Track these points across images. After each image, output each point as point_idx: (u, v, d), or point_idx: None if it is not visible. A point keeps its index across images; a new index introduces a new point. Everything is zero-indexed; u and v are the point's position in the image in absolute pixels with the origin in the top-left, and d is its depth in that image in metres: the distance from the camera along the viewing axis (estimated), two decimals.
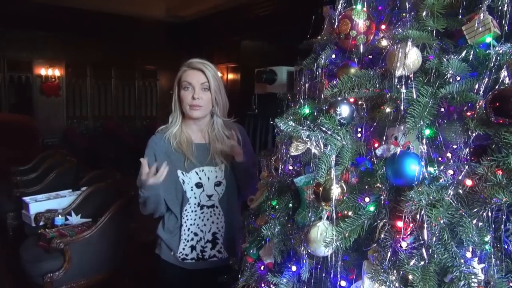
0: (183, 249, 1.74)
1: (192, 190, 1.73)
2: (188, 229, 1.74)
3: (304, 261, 1.09)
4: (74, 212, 3.24)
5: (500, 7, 0.93)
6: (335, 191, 0.97)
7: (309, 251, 1.05)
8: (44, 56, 7.98)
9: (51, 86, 8.13)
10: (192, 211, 1.73)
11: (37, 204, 3.36)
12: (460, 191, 0.87)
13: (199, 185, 1.73)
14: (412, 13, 1.03)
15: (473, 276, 0.82)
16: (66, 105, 8.44)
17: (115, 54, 8.50)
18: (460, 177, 0.87)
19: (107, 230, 2.98)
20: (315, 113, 1.17)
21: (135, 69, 9.29)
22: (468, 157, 0.90)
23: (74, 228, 3.02)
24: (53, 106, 8.21)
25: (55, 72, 8.14)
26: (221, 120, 1.78)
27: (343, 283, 1.03)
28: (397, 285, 0.88)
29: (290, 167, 1.29)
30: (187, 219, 1.73)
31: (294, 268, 1.13)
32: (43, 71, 8.01)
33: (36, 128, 7.13)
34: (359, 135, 1.09)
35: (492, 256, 0.85)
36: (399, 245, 0.89)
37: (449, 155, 0.94)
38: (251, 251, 1.31)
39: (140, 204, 1.70)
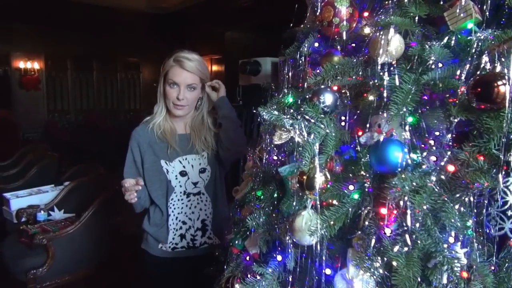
0: (173, 238, 1.74)
1: (176, 178, 1.72)
2: (176, 217, 1.73)
3: (290, 251, 1.09)
4: (57, 208, 3.19)
5: None
6: (319, 179, 0.97)
7: (294, 240, 1.05)
8: (23, 49, 7.78)
9: (31, 79, 7.94)
10: (178, 200, 1.73)
11: (18, 200, 3.29)
12: (443, 177, 0.87)
13: (183, 173, 1.72)
14: None
15: (456, 261, 0.83)
16: (46, 98, 8.27)
17: (95, 46, 8.34)
18: (442, 163, 0.88)
19: (91, 225, 2.95)
20: (299, 102, 1.16)
21: (117, 61, 9.15)
22: (450, 143, 0.91)
23: (57, 224, 2.98)
24: (33, 100, 8.03)
25: (34, 65, 7.95)
26: (205, 115, 1.78)
27: (328, 271, 1.03)
28: (381, 271, 0.89)
29: (275, 157, 1.29)
30: (174, 208, 1.73)
31: (279, 257, 1.13)
32: (21, 64, 7.82)
33: (15, 123, 6.99)
34: (343, 123, 1.09)
35: (474, 240, 0.86)
36: (383, 232, 0.89)
37: (431, 141, 0.94)
38: (237, 242, 1.31)
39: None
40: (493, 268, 0.88)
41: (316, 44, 1.25)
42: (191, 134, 1.75)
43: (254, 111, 1.14)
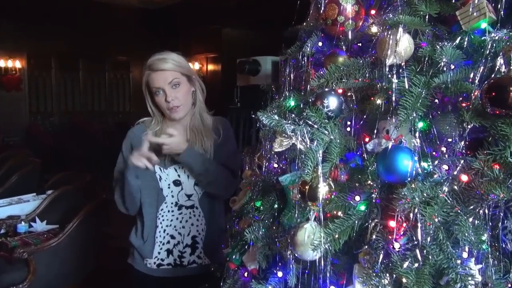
0: (159, 253, 1.73)
1: (169, 188, 1.72)
2: (164, 230, 1.73)
3: (291, 266, 1.09)
4: (39, 218, 3.18)
5: None
6: (323, 189, 0.97)
7: (296, 255, 1.05)
8: (3, 47, 7.77)
9: (11, 79, 7.93)
10: (168, 211, 1.73)
11: None
12: (456, 187, 0.88)
13: (177, 183, 1.72)
14: None
15: (470, 278, 0.83)
16: (28, 100, 8.26)
17: (82, 44, 8.34)
18: (455, 173, 0.89)
19: (76, 237, 2.94)
20: (301, 106, 1.17)
21: (105, 60, 9.15)
22: (464, 151, 0.91)
23: (39, 236, 2.97)
24: (14, 101, 8.01)
25: (16, 64, 7.95)
26: (203, 109, 1.77)
27: None
28: None
29: (275, 165, 1.29)
30: (163, 220, 1.73)
31: (280, 273, 1.13)
32: (2, 63, 7.82)
33: None
34: (348, 129, 1.09)
35: (490, 256, 0.87)
36: (391, 246, 0.89)
37: (443, 149, 0.95)
38: (234, 256, 1.31)
39: (120, 198, 1.70)
40: (509, 285, 0.88)
41: (320, 44, 1.26)
42: (191, 137, 1.74)
43: (253, 115, 1.15)
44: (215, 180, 1.69)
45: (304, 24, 1.36)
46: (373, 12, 1.16)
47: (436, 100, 0.97)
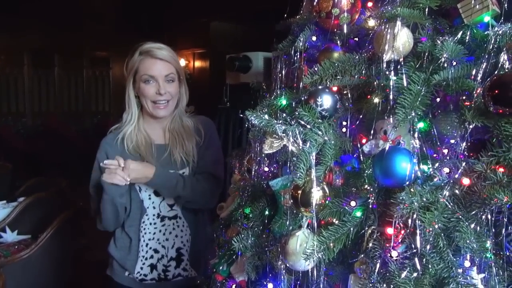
0: (141, 268, 1.73)
1: (150, 198, 1.72)
2: (147, 244, 1.73)
3: (282, 277, 1.10)
4: (9, 228, 3.16)
5: None
6: (316, 194, 0.98)
7: (288, 265, 1.06)
8: None
9: None
10: (150, 224, 1.73)
11: None
12: (457, 191, 0.89)
13: (158, 193, 1.72)
14: None
15: None
16: None
17: (57, 38, 8.30)
18: (456, 176, 0.90)
19: (50, 249, 2.92)
20: (293, 105, 1.18)
21: (83, 56, 9.11)
22: (465, 153, 0.93)
23: (10, 247, 2.96)
24: None
25: None
26: (183, 112, 1.78)
27: None
28: None
29: (266, 168, 1.30)
30: (145, 233, 1.72)
31: (270, 286, 1.14)
32: None
33: None
34: (343, 129, 1.11)
35: (493, 264, 0.88)
36: (389, 255, 0.91)
37: (444, 150, 0.97)
38: (221, 267, 1.32)
39: (97, 215, 1.70)
40: None
41: (314, 38, 1.28)
42: (171, 140, 1.73)
43: (242, 115, 1.16)
44: (194, 200, 1.70)
45: (297, 17, 1.37)
46: (370, 4, 1.18)
47: (437, 99, 0.99)
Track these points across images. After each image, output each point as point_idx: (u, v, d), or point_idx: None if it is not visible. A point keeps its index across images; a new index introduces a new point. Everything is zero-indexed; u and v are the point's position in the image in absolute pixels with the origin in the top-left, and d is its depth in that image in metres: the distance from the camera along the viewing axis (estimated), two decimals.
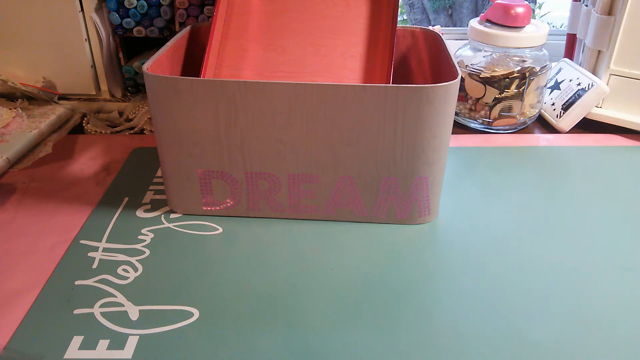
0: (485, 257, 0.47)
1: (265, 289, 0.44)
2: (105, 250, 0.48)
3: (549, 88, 0.74)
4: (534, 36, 0.66)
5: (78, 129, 0.70)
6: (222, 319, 0.41)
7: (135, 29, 0.71)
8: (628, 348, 0.38)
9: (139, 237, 0.50)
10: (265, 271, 0.45)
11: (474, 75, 0.68)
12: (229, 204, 0.52)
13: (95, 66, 0.73)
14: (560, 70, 0.75)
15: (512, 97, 0.67)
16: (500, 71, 0.66)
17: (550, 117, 0.72)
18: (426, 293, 0.43)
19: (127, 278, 0.45)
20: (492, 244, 0.49)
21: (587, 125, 0.71)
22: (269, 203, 0.51)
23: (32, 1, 0.68)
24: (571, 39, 0.77)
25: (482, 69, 0.67)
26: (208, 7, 0.69)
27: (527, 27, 0.67)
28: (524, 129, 0.71)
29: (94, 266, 0.46)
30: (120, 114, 0.73)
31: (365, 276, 0.45)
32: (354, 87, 0.44)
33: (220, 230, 0.51)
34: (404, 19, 2.42)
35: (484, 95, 0.68)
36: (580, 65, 0.73)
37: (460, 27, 1.03)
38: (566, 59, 0.76)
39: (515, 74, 0.66)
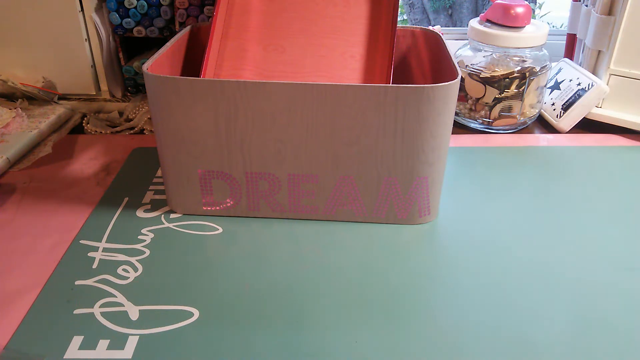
0: (485, 257, 0.47)
1: (265, 289, 0.44)
2: (105, 250, 0.48)
3: (549, 88, 0.74)
4: (534, 36, 0.66)
5: (78, 129, 0.70)
6: (222, 319, 0.41)
7: (135, 29, 0.71)
8: (629, 348, 0.38)
9: (139, 237, 0.50)
10: (265, 271, 0.45)
11: (474, 75, 0.68)
12: (229, 204, 0.52)
13: (95, 66, 0.73)
14: (560, 70, 0.75)
15: (512, 97, 0.67)
16: (500, 71, 0.66)
17: (550, 117, 0.72)
18: (426, 293, 0.43)
19: (127, 278, 0.45)
20: (492, 244, 0.49)
21: (587, 125, 0.71)
22: (269, 203, 0.51)
23: (32, 1, 0.68)
24: (571, 39, 0.77)
25: (482, 69, 0.67)
26: (208, 7, 0.69)
27: (527, 27, 0.67)
28: (524, 129, 0.71)
29: (94, 266, 0.46)
30: (120, 114, 0.73)
31: (365, 276, 0.45)
32: (354, 87, 0.44)
33: (220, 230, 0.51)
34: (404, 19, 2.42)
35: (484, 95, 0.68)
36: (580, 65, 0.73)
37: (460, 27, 1.03)
38: (566, 59, 0.76)
39: (515, 74, 0.66)
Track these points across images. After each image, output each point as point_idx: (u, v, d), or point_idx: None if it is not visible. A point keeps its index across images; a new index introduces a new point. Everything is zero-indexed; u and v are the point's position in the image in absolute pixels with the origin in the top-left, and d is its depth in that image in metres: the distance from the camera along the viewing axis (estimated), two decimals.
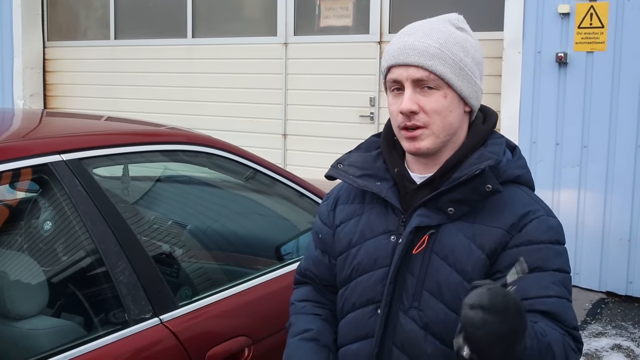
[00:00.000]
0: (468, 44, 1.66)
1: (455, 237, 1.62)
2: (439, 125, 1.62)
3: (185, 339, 2.23)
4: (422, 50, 1.60)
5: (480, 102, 1.71)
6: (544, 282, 1.56)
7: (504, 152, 1.69)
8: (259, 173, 2.88)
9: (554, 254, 1.59)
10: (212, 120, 7.48)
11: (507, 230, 1.59)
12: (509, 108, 5.90)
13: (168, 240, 2.75)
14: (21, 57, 8.68)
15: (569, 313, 1.57)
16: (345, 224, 1.79)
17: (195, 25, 7.80)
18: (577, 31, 5.58)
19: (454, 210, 1.61)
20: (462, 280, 1.60)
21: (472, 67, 1.65)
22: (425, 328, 1.62)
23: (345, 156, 1.82)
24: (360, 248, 1.73)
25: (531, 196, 1.67)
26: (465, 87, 1.63)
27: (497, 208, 1.61)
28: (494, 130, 1.72)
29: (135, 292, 2.18)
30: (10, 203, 2.74)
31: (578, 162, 5.66)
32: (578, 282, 5.75)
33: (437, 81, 1.61)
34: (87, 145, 2.32)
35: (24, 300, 2.24)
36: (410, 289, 1.64)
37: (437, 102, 1.61)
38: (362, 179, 1.73)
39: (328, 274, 1.86)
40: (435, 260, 1.62)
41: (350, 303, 1.75)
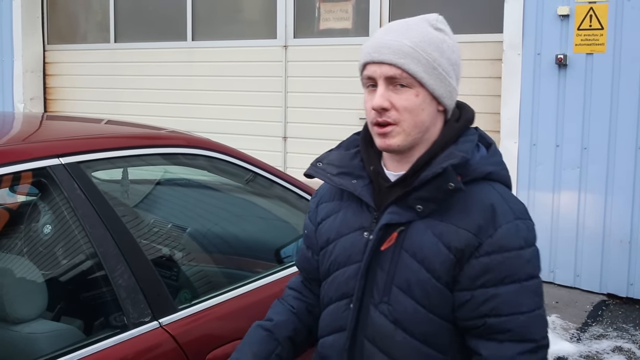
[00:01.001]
0: (444, 44, 1.68)
1: (424, 234, 1.64)
2: (410, 123, 1.64)
3: (185, 342, 2.23)
4: (395, 48, 1.63)
5: (455, 101, 1.73)
6: (516, 297, 1.59)
7: (478, 149, 1.71)
8: (258, 176, 2.87)
9: (524, 262, 1.60)
10: (212, 123, 7.49)
11: (475, 234, 1.60)
12: (509, 110, 5.90)
13: (167, 244, 2.74)
14: (21, 61, 8.68)
15: (537, 325, 1.61)
16: (326, 221, 1.84)
17: (195, 28, 7.81)
18: (576, 33, 5.58)
19: (422, 207, 1.64)
20: (430, 277, 1.63)
21: (446, 67, 1.66)
22: (395, 322, 1.66)
23: (325, 154, 1.85)
24: (337, 244, 1.78)
25: (502, 195, 1.67)
26: (438, 87, 1.65)
27: (465, 207, 1.63)
28: (469, 127, 1.74)
29: (135, 295, 2.18)
30: (9, 207, 2.73)
31: (578, 164, 5.66)
32: (579, 284, 5.75)
33: (409, 79, 1.63)
34: (85, 149, 2.31)
35: (23, 304, 2.24)
36: (380, 284, 1.68)
37: (409, 100, 1.63)
38: (339, 177, 1.77)
39: (312, 268, 1.93)
40: (405, 257, 1.66)
41: (328, 297, 1.81)
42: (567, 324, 5.13)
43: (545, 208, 5.83)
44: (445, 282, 1.62)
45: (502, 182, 1.71)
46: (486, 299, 1.59)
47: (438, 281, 1.62)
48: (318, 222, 1.88)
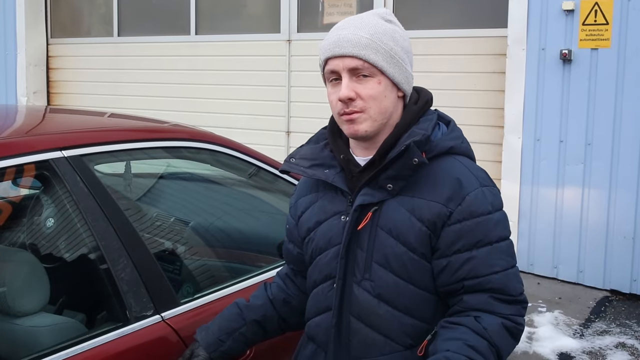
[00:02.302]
0: (397, 34, 1.79)
1: (397, 211, 1.76)
2: (376, 110, 1.75)
3: (187, 336, 2.22)
4: (355, 41, 1.73)
5: (412, 86, 1.85)
6: (489, 258, 1.72)
7: (438, 127, 1.84)
8: (261, 170, 2.86)
9: (494, 224, 1.74)
10: (215, 117, 7.48)
11: (445, 204, 1.73)
12: (513, 105, 5.88)
13: (170, 237, 2.74)
14: (24, 54, 8.68)
15: (513, 283, 1.75)
16: (305, 213, 1.96)
17: (199, 23, 7.79)
18: (581, 28, 5.55)
19: (392, 186, 1.76)
20: (406, 250, 1.75)
21: (402, 55, 1.78)
22: (378, 297, 1.78)
23: (296, 150, 1.96)
24: (317, 231, 1.91)
25: (466, 165, 1.79)
26: (397, 74, 1.77)
27: (433, 181, 1.76)
28: (428, 109, 1.86)
29: (137, 289, 2.17)
30: (11, 199, 2.73)
31: (582, 159, 5.64)
32: (582, 280, 5.74)
33: (371, 69, 1.74)
34: (88, 142, 2.30)
35: (25, 297, 2.23)
36: (360, 263, 1.80)
37: (373, 89, 1.74)
38: (312, 168, 1.88)
39: (295, 260, 2.07)
40: (381, 234, 1.77)
41: (312, 280, 1.93)
42: (570, 320, 5.12)
43: (549, 203, 5.82)
44: (421, 254, 1.75)
45: (465, 155, 1.84)
46: (462, 263, 1.72)
47: (414, 253, 1.75)
48: (298, 215, 1.99)
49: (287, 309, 2.11)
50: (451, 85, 6.29)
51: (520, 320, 1.76)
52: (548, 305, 5.36)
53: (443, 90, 6.25)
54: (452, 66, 6.31)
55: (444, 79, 6.32)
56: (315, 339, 1.92)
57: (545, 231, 5.86)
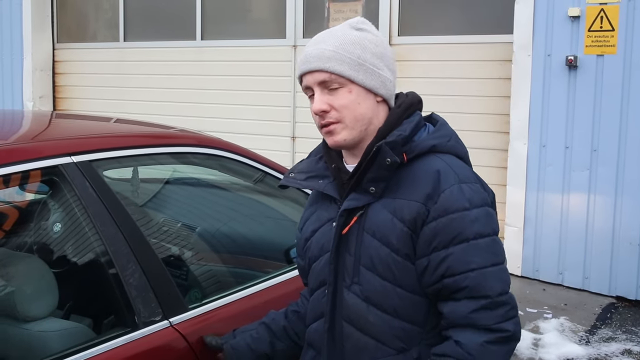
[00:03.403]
0: (366, 40, 1.80)
1: (380, 213, 1.78)
2: (351, 118, 1.78)
3: (195, 341, 2.23)
4: (319, 55, 1.78)
5: (392, 89, 1.85)
6: (465, 255, 1.70)
7: (424, 129, 1.85)
8: (268, 175, 2.87)
9: (470, 221, 1.71)
10: (220, 123, 7.49)
11: (424, 203, 1.73)
12: (519, 111, 5.88)
13: (178, 243, 2.74)
14: (31, 59, 8.71)
15: (491, 282, 1.70)
16: (305, 225, 2.01)
17: (205, 28, 7.81)
18: (587, 34, 5.56)
19: (375, 188, 1.78)
20: (390, 252, 1.76)
21: (373, 60, 1.79)
22: (366, 300, 1.79)
23: (295, 165, 2.01)
24: (312, 240, 1.95)
25: (448, 163, 1.78)
26: (368, 80, 1.78)
27: (413, 180, 1.77)
28: (415, 112, 1.86)
29: (145, 294, 2.17)
30: (20, 205, 2.74)
31: (588, 165, 5.64)
32: (587, 287, 5.73)
33: (339, 79, 1.77)
34: (97, 147, 2.31)
35: (34, 302, 2.24)
36: (349, 267, 1.82)
37: (344, 98, 1.77)
38: (307, 180, 1.93)
39: (304, 274, 2.06)
40: (367, 238, 1.79)
41: (310, 288, 1.98)
42: (575, 327, 5.11)
43: (554, 210, 5.81)
44: (404, 255, 1.75)
45: (451, 153, 1.82)
46: (440, 261, 1.71)
47: (397, 254, 1.75)
48: (301, 228, 2.04)
49: (299, 322, 2.15)
50: (457, 91, 6.30)
51: (506, 327, 1.70)
52: (554, 312, 5.35)
53: (449, 96, 6.26)
54: (457, 72, 6.32)
55: (450, 85, 6.33)
56: (313, 344, 1.95)
57: (550, 237, 5.85)
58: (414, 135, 1.81)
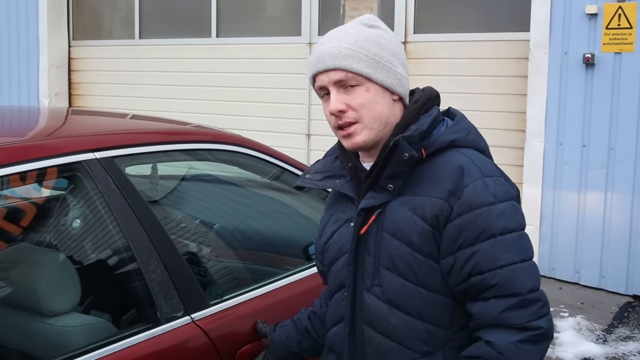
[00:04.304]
0: (381, 38, 1.75)
1: (400, 211, 1.72)
2: (369, 118, 1.73)
3: (216, 337, 2.23)
4: (335, 53, 1.72)
5: (407, 87, 1.81)
6: (493, 252, 1.64)
7: (442, 124, 1.79)
8: (288, 172, 2.87)
9: (496, 216, 1.65)
10: (235, 120, 7.49)
11: (446, 199, 1.67)
12: (535, 109, 5.86)
13: (198, 239, 2.75)
14: (47, 56, 8.75)
15: (521, 278, 1.65)
16: (325, 227, 1.96)
17: (220, 25, 7.82)
18: (604, 32, 5.52)
19: (393, 186, 1.72)
20: (411, 251, 1.70)
21: (388, 58, 1.74)
22: (388, 302, 1.74)
23: (311, 166, 1.98)
24: (331, 242, 1.90)
25: (470, 157, 1.73)
26: (385, 78, 1.73)
27: (434, 176, 1.71)
28: (431, 106, 1.81)
29: (167, 290, 2.18)
30: (42, 201, 2.75)
31: (605, 164, 5.61)
32: (604, 285, 5.70)
33: (356, 78, 1.72)
34: (119, 144, 2.32)
35: (57, 298, 2.25)
36: (369, 268, 1.76)
37: (362, 97, 1.72)
38: (324, 180, 1.89)
39: (322, 274, 2.02)
40: (386, 237, 1.73)
41: (329, 291, 1.94)
42: (592, 325, 5.09)
43: (571, 208, 5.79)
44: (427, 253, 1.69)
45: (471, 147, 1.77)
46: (466, 259, 1.65)
47: (419, 253, 1.69)
48: (321, 231, 1.99)
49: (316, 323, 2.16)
######
Activity:
As listed above, the lines from the line with "7: (504, 152, 1.69)" to the line with "19: (454, 210, 1.61)" are to be echoed exactly, with both ends included and nothing added.

Answer to this task:
7: (504, 152, 1.69)
8: (259, 173, 2.88)
9: (554, 254, 1.59)
10: (212, 120, 7.48)
11: (507, 230, 1.59)
12: (509, 108, 5.90)
13: (168, 240, 2.75)
14: (21, 57, 8.68)
15: (569, 313, 1.57)
16: (345, 224, 1.79)
17: (195, 25, 7.80)
18: (577, 31, 5.58)
19: (454, 210, 1.61)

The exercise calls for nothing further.